On the event of its 50th anniversary, the Museum of Contemporary Art Chicago has received a redesign by LA-based architects Johnston Marklee – a careful interior sculpting and shifting, respectful of the original Josef Paul Kleihues designed building completed in 1996. While lines are continuous and additions seamless, Johnston Marklee’s design makes a quietly dramatic update that reflects the developing role of the museum into a social, educational and civic space.
Reviewed in the New York Times the original MCA was described by critic Herbert Muschamp as a building that ‘put art back in the box’ – he celebrated how it confined art into a single focused activity, without distraction. Yet, half a century later, Madeleine Grynsztejn, Pritzker Director of the Museum of Contemporary Art Chicago, no longer sees the museum as just a ‘treasure box’, but also a ‘tool box’, where audiences visit to connect to other people, as well as look at art.
‘Madeleine envisioned the MCA as an arts activated space, it wasn’t just galleries showing works in the most traditional sense,’ says architect Sharon Johnston, who worked closely with Grynsztejn, along with architect Mark Lee on the redesign. Within the boundaries of Kleihues’s grid based rationalism, they worked to ‘excavate the plan of the building – not to create something new, but to work within the grid to give it more fluidity and range,’ she says.
The new restaurant, Marisol, features a site specific mural by Chris Ofili titled The Sorceress’ Mirror, depicting a sensuous narrative of leaping figures within emotive landscapes inspired by Trinidad. Photography: Kendall McCaugherty – Hall + Merrick Photographers. Courtesy of MCA Chicago
‘The problem with the building was that there wasn’t a lot of intimacy – places to curl up and contemplate, reflect and be comfortable, and part of the new environments that we tried to create – whether through scale, materials, acoustical treatments – was to bring a more diverse set of experiences, but also a more intimate experience,’ says Johnston.
While adjustments have been smoothly integrated, they drastically evolve the function of the museum – the reconfiguration brought in the new restaurant, Marisol, and the cafe down to the ground floor. The classrooms, previously on the ground floor, were moved up to a new third floor built within an existing double height space.

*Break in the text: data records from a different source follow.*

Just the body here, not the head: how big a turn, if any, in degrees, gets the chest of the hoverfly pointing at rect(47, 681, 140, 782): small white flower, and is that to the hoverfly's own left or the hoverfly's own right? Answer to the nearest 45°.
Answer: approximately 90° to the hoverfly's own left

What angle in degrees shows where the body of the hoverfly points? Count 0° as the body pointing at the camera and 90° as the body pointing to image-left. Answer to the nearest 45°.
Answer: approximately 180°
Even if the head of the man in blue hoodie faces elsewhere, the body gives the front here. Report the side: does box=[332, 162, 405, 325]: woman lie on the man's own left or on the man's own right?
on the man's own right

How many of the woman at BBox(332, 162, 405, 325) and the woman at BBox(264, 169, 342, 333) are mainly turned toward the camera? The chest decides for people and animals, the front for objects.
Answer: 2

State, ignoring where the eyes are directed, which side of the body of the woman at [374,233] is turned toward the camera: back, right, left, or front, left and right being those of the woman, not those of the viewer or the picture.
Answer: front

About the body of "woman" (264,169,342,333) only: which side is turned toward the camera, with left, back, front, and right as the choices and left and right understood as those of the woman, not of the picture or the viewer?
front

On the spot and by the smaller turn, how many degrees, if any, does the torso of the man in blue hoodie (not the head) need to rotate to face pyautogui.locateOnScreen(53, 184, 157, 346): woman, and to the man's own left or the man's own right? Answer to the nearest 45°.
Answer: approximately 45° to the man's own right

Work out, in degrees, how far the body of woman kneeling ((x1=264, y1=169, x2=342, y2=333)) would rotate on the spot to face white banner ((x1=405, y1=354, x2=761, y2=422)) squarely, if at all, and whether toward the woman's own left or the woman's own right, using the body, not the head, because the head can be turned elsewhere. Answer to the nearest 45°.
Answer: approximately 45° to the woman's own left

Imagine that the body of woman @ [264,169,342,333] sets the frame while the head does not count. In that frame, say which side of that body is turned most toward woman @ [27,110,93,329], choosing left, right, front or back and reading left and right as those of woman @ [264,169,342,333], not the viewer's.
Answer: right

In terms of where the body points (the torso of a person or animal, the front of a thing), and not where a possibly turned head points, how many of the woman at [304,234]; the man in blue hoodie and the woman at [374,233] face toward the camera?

The architects addressed the design from an urban perspective. The ground floor space has become an actively social domain that was about ‘unbending and lowering the thresholds to get into the museum’ says Johnston. Accessible directly from the street through a widened double entrance, the MCA’s ‘street’ is a wide, friendly thoroughfare that connects the theatre, restaurant and cafe with the new second stairway that leads up to the museum and the ‘commons’ on the first floor, another newly evolved multi-use space for events and exchange over which a hanging garden installation carpets the ceiling by artists Pedro y Juana.
Johnston Marklee's new second staircase offers up an alternative route from the ground floor to the first floor. Photography: Kendall McCaugherty – Hall + Merrick Photographers. Courtesy of MCA Chicago
Johnston Marklee’s staircase – where W* shot Johnston and Lee for a portrait for our October 2017 issue – is a sculptural sweep, lit by bucket loads of morning light drawn in from Kleihues’s glazed façade above. It brings balance to the building by allowing visitors to circulate the building in a loop and it is also a conceptual signature by Johnston Marklee who make their mark on the building – striking up a conversation with Kleihues’s original Parnassian staircase that sits at the other end of the ‘street’, winding up in an elegant teardrop shape framed by slim white banisters.
As a practice, Johnston Marklee bring a studied understanding of history to their work and as directors of the Chicago Architecture Biennial they chose the theme ‘Make New History’ as a way to start a conversation about the past, that also looks forward. The MCA is an example of placing this thinking into practice, as well as their current work on the Menil arts campus in Houston.
‘The work you see in this project is in the spirit of what we were trying to do at the Biennial,’ says Johnston. ‘Always moving between the contemporary and understanding the past is part of how we breathe and how we work.’